There has been a discovery in the online marketing and data/statistics world in the last few years. We have had more websites, products and tools created online than we can possibly keep track of. The terms to describe this deluge of activity we have been hearing the most are “data overload” and “information overload” from both companies and consumers. This Google Magazine uses the term Data Obesity to describe this phenomenon.
They ask the question, why is more data always better?
I think the idea of “more data us better” is common from people who lived before the Internet was prevalent. We had to work hard to find data. Researching something meant going to a library and looking in a card catalog (or maybe something called Gopher) and then finding your way around the Dewey decimal system to find that book. And then sometimes they didn’t even have the book because it was checked out or possibly it was just filed wrong because nobody understood the Dewey decimal system.
On a related note recently we got invited to my cousin’s wedding in Santa Fe New Mexico. My dad promptly went to the library and checked out 3 books on Santa Fe and New Mexico. I cringed. He asked how to find out the flights to book something without a travel agent. I realized I have been traveling since 2000 this way and he stopped traveling about that time so he never has. I introduced him to Travelocity, it was mind blowing and a bit of data overload compared with the OAG book he used to use in the 80′s.
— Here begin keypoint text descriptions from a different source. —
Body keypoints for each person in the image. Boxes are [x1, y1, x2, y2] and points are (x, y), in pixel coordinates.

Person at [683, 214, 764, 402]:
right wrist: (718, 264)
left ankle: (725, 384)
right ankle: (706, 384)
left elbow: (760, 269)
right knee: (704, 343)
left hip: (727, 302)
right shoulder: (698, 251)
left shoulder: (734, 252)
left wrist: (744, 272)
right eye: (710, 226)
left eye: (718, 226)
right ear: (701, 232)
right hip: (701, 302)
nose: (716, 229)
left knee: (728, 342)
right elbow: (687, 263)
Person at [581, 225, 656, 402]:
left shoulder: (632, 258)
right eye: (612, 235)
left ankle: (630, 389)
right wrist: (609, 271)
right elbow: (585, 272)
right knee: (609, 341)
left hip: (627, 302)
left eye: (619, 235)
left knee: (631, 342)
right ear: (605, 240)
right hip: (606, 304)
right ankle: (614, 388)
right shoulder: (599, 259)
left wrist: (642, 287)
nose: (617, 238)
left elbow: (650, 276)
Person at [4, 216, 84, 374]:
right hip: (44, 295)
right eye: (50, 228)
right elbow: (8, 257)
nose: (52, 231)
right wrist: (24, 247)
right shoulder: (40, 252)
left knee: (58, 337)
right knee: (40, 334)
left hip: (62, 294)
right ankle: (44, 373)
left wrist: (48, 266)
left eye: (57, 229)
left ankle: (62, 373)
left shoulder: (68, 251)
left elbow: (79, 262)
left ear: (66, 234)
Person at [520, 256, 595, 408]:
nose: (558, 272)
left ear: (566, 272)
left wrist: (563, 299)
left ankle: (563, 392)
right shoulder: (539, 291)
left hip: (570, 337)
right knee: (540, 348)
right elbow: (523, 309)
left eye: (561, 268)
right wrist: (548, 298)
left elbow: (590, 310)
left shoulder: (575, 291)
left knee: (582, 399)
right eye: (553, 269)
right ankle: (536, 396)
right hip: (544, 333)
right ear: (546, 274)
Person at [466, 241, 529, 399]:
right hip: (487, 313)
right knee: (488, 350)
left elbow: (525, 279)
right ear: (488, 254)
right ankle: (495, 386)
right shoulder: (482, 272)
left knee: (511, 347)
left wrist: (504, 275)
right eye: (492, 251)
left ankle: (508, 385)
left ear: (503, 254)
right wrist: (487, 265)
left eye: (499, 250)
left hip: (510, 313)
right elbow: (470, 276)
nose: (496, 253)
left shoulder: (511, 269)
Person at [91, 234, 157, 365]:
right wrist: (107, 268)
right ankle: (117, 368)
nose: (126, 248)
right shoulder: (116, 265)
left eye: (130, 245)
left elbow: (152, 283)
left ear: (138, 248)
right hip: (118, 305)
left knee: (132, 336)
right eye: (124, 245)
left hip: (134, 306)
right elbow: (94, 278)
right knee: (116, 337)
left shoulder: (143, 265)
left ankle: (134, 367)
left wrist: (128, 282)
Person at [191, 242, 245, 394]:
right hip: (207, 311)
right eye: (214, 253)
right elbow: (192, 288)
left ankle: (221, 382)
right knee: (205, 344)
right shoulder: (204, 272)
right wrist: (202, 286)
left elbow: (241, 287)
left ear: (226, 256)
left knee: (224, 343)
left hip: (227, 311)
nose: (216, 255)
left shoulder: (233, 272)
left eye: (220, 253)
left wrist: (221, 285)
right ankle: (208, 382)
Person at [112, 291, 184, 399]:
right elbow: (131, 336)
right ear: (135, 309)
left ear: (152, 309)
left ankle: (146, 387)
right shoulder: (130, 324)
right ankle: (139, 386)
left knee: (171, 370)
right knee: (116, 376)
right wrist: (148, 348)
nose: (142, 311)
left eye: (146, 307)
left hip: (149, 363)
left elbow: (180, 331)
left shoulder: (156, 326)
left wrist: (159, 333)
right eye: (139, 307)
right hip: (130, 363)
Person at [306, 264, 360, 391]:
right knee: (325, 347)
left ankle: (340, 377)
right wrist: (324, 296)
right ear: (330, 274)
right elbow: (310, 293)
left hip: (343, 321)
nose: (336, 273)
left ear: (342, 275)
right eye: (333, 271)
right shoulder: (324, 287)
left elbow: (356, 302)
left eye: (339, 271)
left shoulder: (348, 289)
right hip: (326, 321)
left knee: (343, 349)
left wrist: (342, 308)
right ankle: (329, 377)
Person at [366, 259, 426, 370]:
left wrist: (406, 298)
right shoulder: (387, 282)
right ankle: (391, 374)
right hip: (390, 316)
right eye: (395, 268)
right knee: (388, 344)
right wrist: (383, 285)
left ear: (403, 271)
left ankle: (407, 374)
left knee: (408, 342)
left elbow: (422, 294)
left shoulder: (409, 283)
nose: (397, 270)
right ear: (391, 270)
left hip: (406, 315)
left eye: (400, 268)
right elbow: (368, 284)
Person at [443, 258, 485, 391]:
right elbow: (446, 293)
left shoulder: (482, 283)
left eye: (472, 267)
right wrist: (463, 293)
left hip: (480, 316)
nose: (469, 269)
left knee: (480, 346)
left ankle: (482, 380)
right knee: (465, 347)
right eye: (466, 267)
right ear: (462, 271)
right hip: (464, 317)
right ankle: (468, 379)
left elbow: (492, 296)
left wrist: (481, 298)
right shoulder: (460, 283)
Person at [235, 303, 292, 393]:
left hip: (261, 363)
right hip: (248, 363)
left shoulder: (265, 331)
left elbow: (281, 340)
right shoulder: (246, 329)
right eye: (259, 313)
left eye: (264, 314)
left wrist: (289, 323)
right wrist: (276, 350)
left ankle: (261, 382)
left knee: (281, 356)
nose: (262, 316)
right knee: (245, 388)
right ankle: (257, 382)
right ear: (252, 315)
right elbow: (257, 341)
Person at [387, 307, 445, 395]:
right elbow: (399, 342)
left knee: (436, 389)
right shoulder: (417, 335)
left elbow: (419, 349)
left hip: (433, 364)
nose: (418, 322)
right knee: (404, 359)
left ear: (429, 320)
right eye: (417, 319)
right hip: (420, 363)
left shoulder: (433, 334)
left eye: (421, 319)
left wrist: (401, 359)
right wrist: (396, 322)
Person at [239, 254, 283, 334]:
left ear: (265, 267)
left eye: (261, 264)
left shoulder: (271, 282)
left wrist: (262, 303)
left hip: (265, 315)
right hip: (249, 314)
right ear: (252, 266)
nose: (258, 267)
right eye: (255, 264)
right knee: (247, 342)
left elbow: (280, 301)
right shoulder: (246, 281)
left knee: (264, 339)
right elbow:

The point here is that finding data was really difficult. People had control over its distribution because it was in print. When it became more freely accessible due to Google and other companies efforts we assumed this would be good, because people could remember where to find it and use it whenever we wanted. We never thought it would get this big so fast. Now travel sites are overwhelming, they have too many choices and there are too many of them trying to get you to opt into something you don’t want while being over charged for bringing a suitcase on a flight. This is just one example of how data has gone exponential so quickly.
Others of us have come to a data overload conclusion when they have 200 emails in several in-boxes, 1000+ rss reader posts from feeds waiting, several work projects, 500+ Facebook wall posts in their feed and hundreds of tweets that have gone un-read. This is among a climate where you have to follow-up with projects 5-10 times to get things done, post blogs/tweets/FB status updates daily to keep on people’s radar, empty the DVR so it doesn’t get overloaded and auto delete something you really wanted, listen to the radio on the way to work just in case something big happens and still find time to scoop the litter box before it gets full and the cats poop on the floor.
And the real purpose in all those tweets/FB posts and feeds is that you business changes yearly and if you don’t know about the latest trend and some real insights about it before your boss asks about it, you won’t have a job for all that long. (in digital marketing)
Having data overload be a “good” problem to have from some people’s perspective (as in that it is growth oriented). The democratization of publishing combined with tracking methodology and databases have all contributed to this problem, giving everyone a voice, a potential following of readers, a data trail to analyze and method to say something important online 24/7/365. And then we have an even bigger problem of processing what is being said, figuring out if it is important or not and sharing/processing/saving it in some way if it is. Acting on that data is way down the line and many of us don’t even get there.
And this isn’t even the big problem with data overload. Where will we store it all? Why do tweets disappear from search so quickly? Because there are millions of them and the failwhale is full. According to the ThinkQuarterly UK, there are 800 Exabytes of data/information created every two days. It took humans from the beginning of civilization until 2003 to create the first 800 Exabytes, and we’re on a roll now.
Where does all this seemingly random data go? How will we know what it says without having to go into a database table and read specific field information? Where are the software tools to manage all this and still give humans the ability to customize the out put in ways that match the behavior or business purposes that we really need? Does any of this stuff ever get deleted?
These are all huge questions we have to answer as more people publish, share, create, track and do business online. We also have to weigh the possibilities of sharing data openly and locking it behind walls as well as how will people comprehensively find what they need when they want to as well as gauge the validity/accuracy of the information presented?
I’m betting on paid services for personal and business data management/archiving & Analysis tools. We will pay for good analysis, good data access & processing and good reliability/backups when we feel the pain of missing good insight, losing good data and just too much happening. Both personally and professionally. But unless you know how to work with SAP, SPSS, SQL, Oracle or a bunch of other systems data management is largely out of your control at this point. They are the librarians of our digital data and they need to find a workable way to Dewey decimal system it back into order and allow us to use it as humans need to.